Outro nome que passou a circular na crise foi do deputado federal Osmar Terra (MDB-RS), que até o mês passada comandava o Ministério da Cidadania.


Terra tem adotado forte defesa do presidente nas redes sociais e defendido o isolamento vertical –só para grupos de riscos e pessoas com mais de 60 anos. O ex-ministro é constantemente citado pelos filhos do presidente nas redes sociais.


As declarações de Bolsonaro em rede nacional geraram incômodo em membros do ministério. Atualmente, medidas de distanciamento social têm sido recomendadas pela pasta –que deu aval em portaria a ações de home-office e revezamento de turno dos próprios servidores para reduzir a transmissão.


Em contrapartida, há uma avaliação de que as críticas a paralisação, embora fora do tom, não estão totalmente distantes de declarações recentes do ministro. Na terça (24), Mandetta expressou preocupação ao que chama de lockdown feito sem organização.


"Esse travamento absoluto do país para a saúde é péssimo. Eu continuo precisando de pré-natal. Tem médico fechando consultório. Daqui a pouco, eu estou lá cuidando de um vírus e cadê o meu pré-natal? Cadê o cara que está fazendo a quimioterapia? Cadê o pessoal que está precisando fazer o diagnóstico? Cadê as clínicas de ultrassom?", afirmou ao deixar o Palácio do Planalto. 
"Acho que os governadores já estão vendo que, em alguns casos, aceleraram, passaram do ponto."


Ao mesmo tempo em que faz críticas a uma paralisação exagerada, o ministro tem mantido as orientações para que a população adote medidas de distanciamento nesse período e evite aglomerações.


Também já chegou a citar possibilidade de colapso no sistema de saúde devido ao novo coronavírus –o que gerou críticas de Bolsonaro.


Familiares e pessoas próximas a Mandetta têm falado abertamente para o ministro não ceder às pressões do presidente Jair Bolsonaro e manter as recomendações técnicas que a pasta tem adotado no combate ao Covid-19.


"Mandetta, eu o conheço há mais de 40 anos. Permita-me um conselho de quem tem seu sangue nas veias: a dignidade de um homem está acima de cargos. Não fuja do juramento que fez na sua formatura. Fique com a ciência. Se isto lhe custar o ministério, paciência. Sangue não vira água!", afirmou o deputado Fábio Trad (PSD-MS).


Trad é primo do ministro. Seu irmão, o senador Nelsinho Trad (PSD-MS), foi um dos membros da comitiva do presidente Jair Bolsonaro (Sem partido) a testar positivo para o coronavírus no início da crise.


A cúpula do DEM, partido de Mandetta, mandou mensagem de apoio ao ministro, afastado das questões partidárias desde que a crise do Covid-19 se iniciou.
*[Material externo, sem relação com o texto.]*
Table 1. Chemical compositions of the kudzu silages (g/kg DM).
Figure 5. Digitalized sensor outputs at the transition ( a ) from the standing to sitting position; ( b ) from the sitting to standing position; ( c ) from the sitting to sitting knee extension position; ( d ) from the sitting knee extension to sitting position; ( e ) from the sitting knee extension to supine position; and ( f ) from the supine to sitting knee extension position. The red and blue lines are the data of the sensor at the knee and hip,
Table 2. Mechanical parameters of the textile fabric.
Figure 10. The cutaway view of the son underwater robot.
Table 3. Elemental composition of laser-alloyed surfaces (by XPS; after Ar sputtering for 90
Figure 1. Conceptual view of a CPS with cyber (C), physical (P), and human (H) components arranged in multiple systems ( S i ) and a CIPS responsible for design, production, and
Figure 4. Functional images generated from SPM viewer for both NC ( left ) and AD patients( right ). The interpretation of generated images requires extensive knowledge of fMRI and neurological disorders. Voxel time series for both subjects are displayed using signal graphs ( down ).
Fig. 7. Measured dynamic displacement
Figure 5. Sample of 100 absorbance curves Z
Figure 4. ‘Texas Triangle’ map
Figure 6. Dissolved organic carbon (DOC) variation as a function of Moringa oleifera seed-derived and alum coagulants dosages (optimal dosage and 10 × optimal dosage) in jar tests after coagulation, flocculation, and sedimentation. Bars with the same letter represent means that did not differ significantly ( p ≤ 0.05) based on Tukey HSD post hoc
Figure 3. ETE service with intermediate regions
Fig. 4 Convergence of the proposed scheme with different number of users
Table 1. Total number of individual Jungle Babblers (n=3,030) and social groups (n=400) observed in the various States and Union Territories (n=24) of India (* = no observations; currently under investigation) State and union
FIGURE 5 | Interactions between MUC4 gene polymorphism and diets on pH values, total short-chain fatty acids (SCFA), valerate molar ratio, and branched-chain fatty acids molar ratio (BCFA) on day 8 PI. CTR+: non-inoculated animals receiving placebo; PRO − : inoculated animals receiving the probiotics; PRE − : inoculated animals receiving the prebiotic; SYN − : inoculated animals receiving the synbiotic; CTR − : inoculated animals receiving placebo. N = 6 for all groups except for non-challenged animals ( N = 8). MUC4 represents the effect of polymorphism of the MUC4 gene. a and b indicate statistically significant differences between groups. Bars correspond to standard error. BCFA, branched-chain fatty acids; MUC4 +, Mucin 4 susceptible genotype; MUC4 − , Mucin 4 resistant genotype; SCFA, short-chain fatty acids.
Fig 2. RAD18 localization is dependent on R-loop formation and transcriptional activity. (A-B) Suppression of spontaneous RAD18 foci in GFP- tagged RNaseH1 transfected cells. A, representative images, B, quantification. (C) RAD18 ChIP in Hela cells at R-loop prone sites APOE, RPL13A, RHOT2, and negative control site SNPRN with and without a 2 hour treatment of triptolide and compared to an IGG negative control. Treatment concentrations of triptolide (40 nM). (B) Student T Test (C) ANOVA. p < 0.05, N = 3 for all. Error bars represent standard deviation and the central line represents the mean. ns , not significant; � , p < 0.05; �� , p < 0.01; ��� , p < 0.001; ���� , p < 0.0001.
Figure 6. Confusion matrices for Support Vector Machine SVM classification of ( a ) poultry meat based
Mandetta também recebeu apoio de entidades de saúde e da classe médica, inclusive de alas que apoiaram Bolsonaro nas eleições.


Em nota divulgada após o pronunciamento de Bolsonaro, a Associação Médica Brasileira afirmou que a pasta tem atuado de "forma precisa e responsável" e que o "respeito com o qual o ministério vem tratando os médicos e demais profissionais de saúde, bem como o empenho para resolver questões relevantes à classe encoraja ainda mais a categoria para avançar na linha de frente e cumprir seu papel."


A associação também evitou comentar de forma direta as declarações do presidente, mas disse que "constitui erro capital, nas crises, sustentar opiniões ou posições que perderam a validade em decorrência da evolução dos fatos".